In modern times, a great deal of controversy has centered around the meaning of the Hebrew word that Isaiah uses, `almah. Critics argue that the word more accurately means “young woman,” and that if Isaiah wanted to prophesy about a virgin birth, he would have used the word bethuwlah instead. Such critics typically hold that the prophecy is simply about Isaiah telling King Ahaz about the birth of another member of his royal lineage.

Yet the context of the passage shows the absurdity of such a rendering. King Ahaz had multiple sons and was secure enough in his dynasty that 2 Chronicles 28:3 notes that he “burned his sons as an offering” to the pagan god Moloch. Isaiah came to him to offer a sign as “deep as Sheol or high as heaven” (Isa. 7:11), and we’re to read this as simply another royal son?

Rather, the prophesied child to be born is no ordinary king but “his name name will be called ‘Wonderful Counselor, Mighty God, Everlasting Father, Prince of Peace’” (Isa. 9:6). Nothing within the life and times of King Ahaz or his sons corresponds to this, nor are there any instances in the Old Testament of a mere human being given the title “Mighty God.” The grandness of Isaiah’s prophecy is inconsistent with it being about the ordinary birth of another royal.

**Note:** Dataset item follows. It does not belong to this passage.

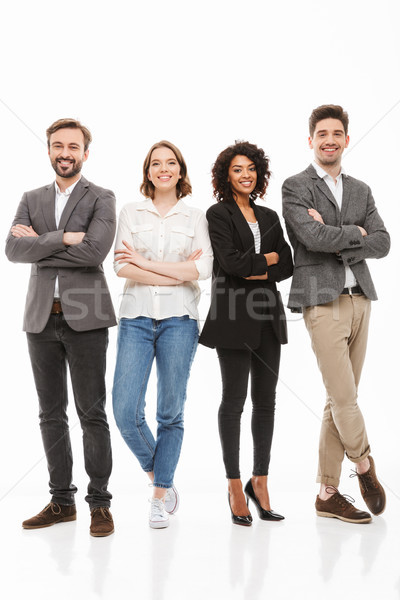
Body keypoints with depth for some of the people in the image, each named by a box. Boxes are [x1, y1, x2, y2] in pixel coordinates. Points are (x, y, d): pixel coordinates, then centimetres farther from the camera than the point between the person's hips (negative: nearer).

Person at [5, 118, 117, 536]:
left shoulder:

The Hebrew word na`arah meant “young woman” with no suggestion of virginity (see, e.g, Amos 2:7). Bethuwlah meant “virgin” (related to bethuwliym, “virginity”) with no suggestion of youth. But the word used here, `almah, had the sense of both youth and virginity, like the English words “maiden” and “maidenhead.” Often overlooked in the modern linguistic debates is that, in the ancient world, young, unmarried women were presumed to be virgins, barring reason to believe otherwise.

But perhaps most importantly, the Septuagint, the oldest translation of the Hebrew Scriptures in Greek (approximately three centuries before the birth of Christ), translated `almah here as parthenos, meaning “virgin.” Why does this matter? Because it shows that the Jews long before the birth of Christ recognized this as a prophecy about a virgin birth.

Why does the Virgin Birth matter? St. Thomas Aquinas offers four reasons: first, because of the dignity of God the Father, that he might not share that fatherhood with another; second, because Mary’s purity was fitting for the purity of the Word of God; third, to avoid transmission of original sin; and finally, because Christ’s birth to a Virgin Mother prefigures our own birth to the virgin mother, the Church.

The question of the Virgin Birth—and the broader question of Mary’s perpetual virginity—is a question about holiness. Hagios, the New Testament word for “holiness,” means “a thing set apart for God.” The last eight chapters of Ezekiel contain a lengthy description of the prophet’s vision of a new and miraculous Temple, a prophecy fulfilled not in a physical building but in the body of Jesus Christ (cf. Ez. 47:1-9; John 2:19-21, 7:37-38). Surrounding this Temple is a closed gate, facing east. God revealed that “this gate shall remain shut; it shall not be opened, and no one shall enter by it; for the Lord, the God of Israel, has entered by it; therefore, it shall remain shut” (Ez. 44:2).

The Church Fathers saw in this a reference to Mary’s perpetual virginity. For example, St. Gregory the Wonderworker, a second-century Church Father famed for his miracle-working, described Mary as “herself both an honorable temple of God and a shrine made pure, and a golden altar of whole burnt offerings,” and “the door which looks eastward”—that is, the closed gate of Ezekiel 44:2.

Analogously, two of the four evangelists point out that Christ’s tomb was “a new tomb where no one had ever been laid” (John 19:41, cf. Matt. 27:59-61). Why note such a detail? The tomb of Christ is holy, and so no one before or since has ever been buried in it. Likewise, when Jesus says that “the bread which I shall give for the life of the world is my flesh” (John 6:51), this flesh is taken entirely from his mother Mary.